┌─ Dataset entries
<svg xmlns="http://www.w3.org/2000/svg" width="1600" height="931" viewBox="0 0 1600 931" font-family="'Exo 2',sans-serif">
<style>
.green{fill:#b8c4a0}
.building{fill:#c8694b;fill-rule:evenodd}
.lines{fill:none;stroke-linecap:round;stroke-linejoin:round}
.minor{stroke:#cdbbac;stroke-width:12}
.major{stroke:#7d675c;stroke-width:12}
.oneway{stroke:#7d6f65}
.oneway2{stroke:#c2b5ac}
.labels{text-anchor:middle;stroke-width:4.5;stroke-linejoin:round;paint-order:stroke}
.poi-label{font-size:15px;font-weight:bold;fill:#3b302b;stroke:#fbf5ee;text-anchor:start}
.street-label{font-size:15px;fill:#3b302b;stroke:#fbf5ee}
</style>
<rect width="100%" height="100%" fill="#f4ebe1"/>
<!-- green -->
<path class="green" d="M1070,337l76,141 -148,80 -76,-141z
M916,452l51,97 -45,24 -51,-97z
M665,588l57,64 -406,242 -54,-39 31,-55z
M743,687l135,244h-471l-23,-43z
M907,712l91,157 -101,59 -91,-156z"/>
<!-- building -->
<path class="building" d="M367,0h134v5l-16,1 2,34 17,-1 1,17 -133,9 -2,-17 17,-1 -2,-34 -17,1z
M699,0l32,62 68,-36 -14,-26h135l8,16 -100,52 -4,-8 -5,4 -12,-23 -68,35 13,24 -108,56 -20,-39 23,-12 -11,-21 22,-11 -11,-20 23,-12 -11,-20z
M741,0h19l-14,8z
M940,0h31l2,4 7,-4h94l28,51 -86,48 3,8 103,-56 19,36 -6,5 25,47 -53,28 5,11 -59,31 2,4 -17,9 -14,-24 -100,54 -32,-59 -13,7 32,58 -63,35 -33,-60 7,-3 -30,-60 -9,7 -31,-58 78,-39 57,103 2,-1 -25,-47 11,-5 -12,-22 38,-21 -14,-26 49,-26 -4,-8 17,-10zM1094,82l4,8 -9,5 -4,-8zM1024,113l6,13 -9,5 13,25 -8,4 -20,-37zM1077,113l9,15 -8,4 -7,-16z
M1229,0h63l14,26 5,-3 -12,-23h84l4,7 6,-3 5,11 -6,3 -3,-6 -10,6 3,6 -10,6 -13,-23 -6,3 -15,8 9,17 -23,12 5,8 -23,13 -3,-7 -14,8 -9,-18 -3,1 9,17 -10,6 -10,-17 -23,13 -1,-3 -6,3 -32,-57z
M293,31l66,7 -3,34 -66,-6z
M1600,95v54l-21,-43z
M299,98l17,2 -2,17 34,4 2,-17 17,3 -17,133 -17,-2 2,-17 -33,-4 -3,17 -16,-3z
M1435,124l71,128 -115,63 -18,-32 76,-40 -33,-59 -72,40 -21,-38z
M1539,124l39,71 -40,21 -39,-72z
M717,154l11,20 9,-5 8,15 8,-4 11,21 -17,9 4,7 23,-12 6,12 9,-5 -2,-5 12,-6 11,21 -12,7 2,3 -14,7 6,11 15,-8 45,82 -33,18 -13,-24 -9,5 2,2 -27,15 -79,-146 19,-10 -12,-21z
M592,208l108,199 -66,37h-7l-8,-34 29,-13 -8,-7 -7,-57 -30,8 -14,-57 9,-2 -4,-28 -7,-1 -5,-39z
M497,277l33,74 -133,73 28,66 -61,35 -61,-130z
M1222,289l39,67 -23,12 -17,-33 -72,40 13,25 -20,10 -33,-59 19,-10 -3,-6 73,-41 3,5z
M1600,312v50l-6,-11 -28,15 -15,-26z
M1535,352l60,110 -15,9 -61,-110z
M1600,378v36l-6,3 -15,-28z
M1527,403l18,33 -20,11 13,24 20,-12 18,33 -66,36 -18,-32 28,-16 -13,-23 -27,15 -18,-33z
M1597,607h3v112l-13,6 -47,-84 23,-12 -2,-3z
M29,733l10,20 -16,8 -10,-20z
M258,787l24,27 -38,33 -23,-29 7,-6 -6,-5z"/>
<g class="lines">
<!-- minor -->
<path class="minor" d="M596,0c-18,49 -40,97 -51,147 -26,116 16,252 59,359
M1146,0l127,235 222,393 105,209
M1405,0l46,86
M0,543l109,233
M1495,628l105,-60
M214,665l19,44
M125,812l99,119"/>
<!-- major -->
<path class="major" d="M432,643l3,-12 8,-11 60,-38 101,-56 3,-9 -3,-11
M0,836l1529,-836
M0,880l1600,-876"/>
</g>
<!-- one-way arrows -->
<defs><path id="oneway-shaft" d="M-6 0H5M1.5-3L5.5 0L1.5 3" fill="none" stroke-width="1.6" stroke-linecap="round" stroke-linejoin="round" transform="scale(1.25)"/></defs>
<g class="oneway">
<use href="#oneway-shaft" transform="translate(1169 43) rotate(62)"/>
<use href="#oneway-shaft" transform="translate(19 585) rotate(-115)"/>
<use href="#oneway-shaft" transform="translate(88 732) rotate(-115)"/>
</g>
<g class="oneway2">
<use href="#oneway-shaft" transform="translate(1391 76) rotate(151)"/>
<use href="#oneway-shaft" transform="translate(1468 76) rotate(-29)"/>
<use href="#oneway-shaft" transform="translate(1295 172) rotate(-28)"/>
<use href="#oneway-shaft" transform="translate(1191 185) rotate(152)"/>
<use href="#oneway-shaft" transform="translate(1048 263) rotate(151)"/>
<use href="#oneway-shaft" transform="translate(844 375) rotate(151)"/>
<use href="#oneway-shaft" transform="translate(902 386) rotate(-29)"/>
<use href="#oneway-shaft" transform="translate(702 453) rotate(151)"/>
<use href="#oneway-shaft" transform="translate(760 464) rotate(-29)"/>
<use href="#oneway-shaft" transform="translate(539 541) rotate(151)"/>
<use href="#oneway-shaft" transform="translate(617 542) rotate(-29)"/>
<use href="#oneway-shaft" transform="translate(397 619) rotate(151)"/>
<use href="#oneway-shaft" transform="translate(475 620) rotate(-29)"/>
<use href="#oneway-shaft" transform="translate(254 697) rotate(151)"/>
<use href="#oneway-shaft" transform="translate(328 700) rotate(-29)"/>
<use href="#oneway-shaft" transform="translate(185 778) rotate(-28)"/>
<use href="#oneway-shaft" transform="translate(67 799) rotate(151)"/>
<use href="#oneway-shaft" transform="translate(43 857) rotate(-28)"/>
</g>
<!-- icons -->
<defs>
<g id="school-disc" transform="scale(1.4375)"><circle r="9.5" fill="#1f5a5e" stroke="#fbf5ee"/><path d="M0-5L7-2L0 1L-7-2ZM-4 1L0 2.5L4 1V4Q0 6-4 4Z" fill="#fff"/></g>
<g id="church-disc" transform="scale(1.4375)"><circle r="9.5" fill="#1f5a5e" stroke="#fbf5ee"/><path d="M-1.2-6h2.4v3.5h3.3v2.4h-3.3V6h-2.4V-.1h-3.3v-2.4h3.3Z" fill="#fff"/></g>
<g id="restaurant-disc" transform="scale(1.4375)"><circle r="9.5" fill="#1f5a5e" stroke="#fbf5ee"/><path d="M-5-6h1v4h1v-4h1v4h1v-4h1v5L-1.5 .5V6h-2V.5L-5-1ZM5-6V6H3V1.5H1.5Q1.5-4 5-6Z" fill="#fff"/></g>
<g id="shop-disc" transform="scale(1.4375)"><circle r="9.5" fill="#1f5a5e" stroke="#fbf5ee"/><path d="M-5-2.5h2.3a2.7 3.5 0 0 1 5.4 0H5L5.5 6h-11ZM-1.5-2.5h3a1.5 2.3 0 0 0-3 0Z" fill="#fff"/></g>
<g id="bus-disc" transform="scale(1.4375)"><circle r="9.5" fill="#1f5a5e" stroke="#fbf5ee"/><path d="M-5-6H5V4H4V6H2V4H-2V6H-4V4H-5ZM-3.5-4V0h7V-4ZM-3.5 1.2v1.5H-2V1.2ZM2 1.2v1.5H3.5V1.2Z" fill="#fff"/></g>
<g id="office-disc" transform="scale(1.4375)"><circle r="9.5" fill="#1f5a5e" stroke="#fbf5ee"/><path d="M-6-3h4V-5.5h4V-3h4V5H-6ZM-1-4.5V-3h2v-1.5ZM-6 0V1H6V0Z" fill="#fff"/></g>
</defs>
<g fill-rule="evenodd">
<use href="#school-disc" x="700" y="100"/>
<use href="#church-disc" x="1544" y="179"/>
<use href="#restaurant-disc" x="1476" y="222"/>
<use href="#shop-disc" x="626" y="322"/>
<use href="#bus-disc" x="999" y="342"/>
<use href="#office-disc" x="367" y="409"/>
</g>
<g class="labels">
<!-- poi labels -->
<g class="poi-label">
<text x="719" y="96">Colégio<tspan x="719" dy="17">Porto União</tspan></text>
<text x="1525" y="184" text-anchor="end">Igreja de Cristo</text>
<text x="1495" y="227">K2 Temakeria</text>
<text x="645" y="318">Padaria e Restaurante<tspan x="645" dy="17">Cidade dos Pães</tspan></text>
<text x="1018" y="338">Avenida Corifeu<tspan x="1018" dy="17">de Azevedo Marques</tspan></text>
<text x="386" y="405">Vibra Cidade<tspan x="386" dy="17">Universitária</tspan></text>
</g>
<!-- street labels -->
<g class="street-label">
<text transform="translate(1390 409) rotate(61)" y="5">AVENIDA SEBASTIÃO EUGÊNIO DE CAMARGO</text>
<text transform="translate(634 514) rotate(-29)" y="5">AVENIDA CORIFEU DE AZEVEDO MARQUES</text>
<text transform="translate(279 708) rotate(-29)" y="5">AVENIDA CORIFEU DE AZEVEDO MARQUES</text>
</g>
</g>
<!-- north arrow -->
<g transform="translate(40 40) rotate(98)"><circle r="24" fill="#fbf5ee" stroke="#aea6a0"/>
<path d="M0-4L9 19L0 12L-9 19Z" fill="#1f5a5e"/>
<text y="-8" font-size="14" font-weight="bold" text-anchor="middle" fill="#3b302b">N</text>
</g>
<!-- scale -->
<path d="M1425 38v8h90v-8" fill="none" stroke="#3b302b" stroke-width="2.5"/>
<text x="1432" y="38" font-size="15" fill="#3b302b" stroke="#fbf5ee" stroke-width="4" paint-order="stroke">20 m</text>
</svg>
└─
Search the records for the word "middle", then list every line that has it.

.labels{text-anchor:middle;stroke-width:4.5;stroke-linejoin:round;paint-order:stroke}
<text y="-8" font-size="14" font-weight="bold" text-anchor="middle" fill="#3b302b">N</text>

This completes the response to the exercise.